» TEXT SHOWN:
----
I have been verbally attacked for refusing this attention, threatened with my husband being run over and our cat killed (he was dumbfounded i called the police) and more crap than I ever had happen when we were brick and mortar dwellers.  
Is the world just getting crappier, or is this "normal"?
And yes there are more decent men out there, I've had a couple back off the moment I intentionally bring up my husband, and yes I've hung onto my rings and make sure they are in clear view, but the ass holes tend to stand out.  
What is going on?  Has it gotten worse for other women, alone or partnered?
 
Widowed now 7+ years, I have concluded there is a lot of hooking up going on out there, and in our senior citizen population.

Relationship boundaries appear more loose and fluid than firm and rigid, married men and men in long term relationships like to make it known they are available.

Not all men, of course, but it seems commonplace, and certainly more so than when I was last dating in the 1980’s.

Not for me, so I act confused and startled at any presumption that I might be interested in any casual hookup.

And then move on.

It’s the world we live in.
 
Having worked through the pre-anti-harrassment trading years where a joke was a joke and a smack on the butt was just a smack on the butt between co workers, and public socializing, I also think these creeps have too much time on their hands. After 39 years in food, retail, ranch, construction and office work, the scum factor is in the homeless crowd.
TV has a lot to do with brain washing people into being creeps, too. After all, it's okay on TV.
The problem with pepper spray (and shock batons) is they may come back, smash windows and slice tires. We left that crap behind when we quit going to the churches as soon as we recouped our initial losses.
My concern is that we will run into it even more on the road. We would very much like to caravan and socialize. We are both outgoing people, and as a military brat, i'm a sleeve roller upper. Is it very common on the caravans or less so?
----
» SUPPLIED MATERIAL:
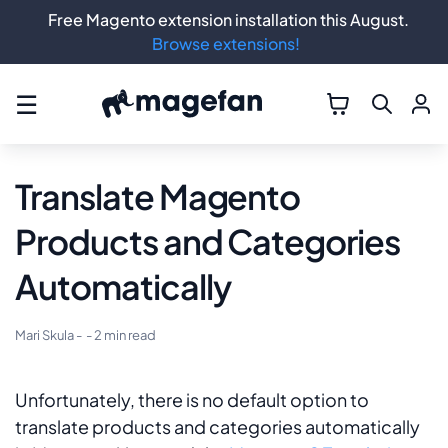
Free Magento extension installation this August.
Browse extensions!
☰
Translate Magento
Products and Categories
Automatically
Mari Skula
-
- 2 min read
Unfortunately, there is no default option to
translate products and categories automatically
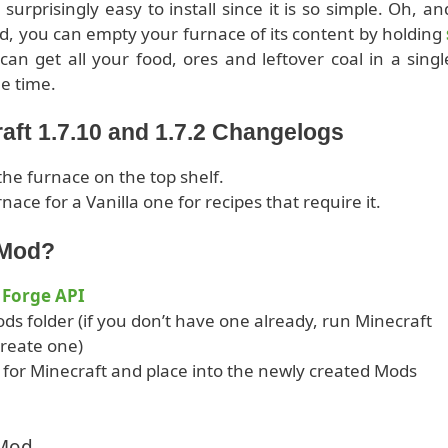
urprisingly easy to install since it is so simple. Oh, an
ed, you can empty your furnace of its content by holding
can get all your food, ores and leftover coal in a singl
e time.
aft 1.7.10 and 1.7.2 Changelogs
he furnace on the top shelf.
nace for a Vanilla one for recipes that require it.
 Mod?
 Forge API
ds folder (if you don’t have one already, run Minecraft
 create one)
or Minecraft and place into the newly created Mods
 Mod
----
» TASK SET:
1 – In the text about unwanted attention from men, how long has the widowed writer been widowed?
2 – Express the lines of the records as a JSON list of strings, one string per line: begin at the start of the records and stop after the line containing "translate products and". Skip blank lines and leave the pictures out.
The text and the records were taken from unrelated sources.

» ANSWER SET:
1 – More than seven years.

2 –
[
  "Free Magento extension installation this August.",
  "Browse extensions!",
  "☰",
  "Translate Magento",
  "Products and Categories",
  "Automatically",
  "Mari Skula",
  "-",
  "- 2 min read",
  "Unfortunately, there is no default option to",
  "translate products and categories automatically"
]